Here is Edward Bear, coming downstairs now, bump, bump, bump, on the back of his head, behind Christopher Robin. It is, as far as he knows, the only way of coming downstairs, but sometimes he feels that there really is another way, if only he could stop bumping for a moment and think of it.

That's life. There must be a better way of doing it, and we could figure it out if only the head-banging would stop long enough for us to think about it.

Head-bangings are not all bad. Some are neutral, some are even good, but all are distracting. My clever wife had half of her teeth pulled out a few weeks ago. She has needed a lot of attention. I'm a born nurturer so this is at least as good as it is bad (for me, at least). My boss has serious parental health issues lately. She's my friend as well as my boss, so the vicarious pain is as important as the bad-mood-boss crisis. I stressed about the launch of the Carnival of Bad History, which turned out less good than I hoped and better than I expected. My Mom has a new tumor and is going back on chemo. That trumps everything.

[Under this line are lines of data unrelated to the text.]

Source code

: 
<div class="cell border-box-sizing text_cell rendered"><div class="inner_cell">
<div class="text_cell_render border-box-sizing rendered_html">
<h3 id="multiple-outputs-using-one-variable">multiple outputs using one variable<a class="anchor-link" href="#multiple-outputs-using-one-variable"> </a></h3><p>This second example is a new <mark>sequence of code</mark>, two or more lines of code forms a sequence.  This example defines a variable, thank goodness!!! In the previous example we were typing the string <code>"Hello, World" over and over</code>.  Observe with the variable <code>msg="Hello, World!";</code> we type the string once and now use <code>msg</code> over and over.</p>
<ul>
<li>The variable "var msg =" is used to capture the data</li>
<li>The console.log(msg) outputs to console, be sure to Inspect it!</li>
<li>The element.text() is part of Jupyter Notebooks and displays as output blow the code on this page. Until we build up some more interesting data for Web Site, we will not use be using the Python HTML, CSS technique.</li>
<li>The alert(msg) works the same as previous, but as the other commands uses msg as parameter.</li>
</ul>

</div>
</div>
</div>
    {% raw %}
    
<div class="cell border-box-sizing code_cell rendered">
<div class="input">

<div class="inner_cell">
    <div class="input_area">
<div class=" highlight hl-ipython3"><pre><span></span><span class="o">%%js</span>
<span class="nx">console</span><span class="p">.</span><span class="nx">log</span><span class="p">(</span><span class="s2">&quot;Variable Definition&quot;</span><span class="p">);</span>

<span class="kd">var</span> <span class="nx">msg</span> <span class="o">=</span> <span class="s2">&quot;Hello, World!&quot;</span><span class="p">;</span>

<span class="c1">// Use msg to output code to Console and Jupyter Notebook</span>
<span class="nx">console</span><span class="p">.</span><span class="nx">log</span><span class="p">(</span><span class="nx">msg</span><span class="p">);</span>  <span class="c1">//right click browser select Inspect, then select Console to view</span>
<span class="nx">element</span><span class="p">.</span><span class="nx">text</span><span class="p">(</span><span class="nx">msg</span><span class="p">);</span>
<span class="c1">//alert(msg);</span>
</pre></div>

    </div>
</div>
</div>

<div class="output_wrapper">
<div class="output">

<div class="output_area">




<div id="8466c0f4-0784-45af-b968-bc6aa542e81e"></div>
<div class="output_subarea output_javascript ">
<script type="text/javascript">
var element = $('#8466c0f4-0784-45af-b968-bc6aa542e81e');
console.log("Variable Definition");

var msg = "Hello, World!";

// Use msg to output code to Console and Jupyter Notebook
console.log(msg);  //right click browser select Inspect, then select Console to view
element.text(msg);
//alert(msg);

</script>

Sometimes it's hard to take the news seriously. We're no longer executing criminals who were kids when they did the crime, but we'll still send kids off to die in the villages of Mesopotamia. Hunter Thompson is gone, but Molly Ivins lives on. The State Department is criticizing Iraq for detaining people and denying due process, but...what!? Hillary Swank has a lovely back? In a world where Henry Kissinger can win the Nobel Peace Prize, irony is no longer possible.*

Meanwhile, at 6:24 this evening someone on the West coast became my 30,000th visitor. Thank you, whoever you were. Bump, bump, bump, life goes on. I might go into hiding for a while or I might decide to take my frustrations out by writing rude things about the powers that be.

* Tom Lehrer never said that, but he does endorse the sentiment. He also said this, "I'm not tempted to write a song about George W. Bush. I couldn't figure out what sort of song I would write. That's the problem: I don't want to satirize George Bush and his puppeteers, I want to vaporize them." And, as an old clavicle fan, I do believe Hillary Swank has a lovely back.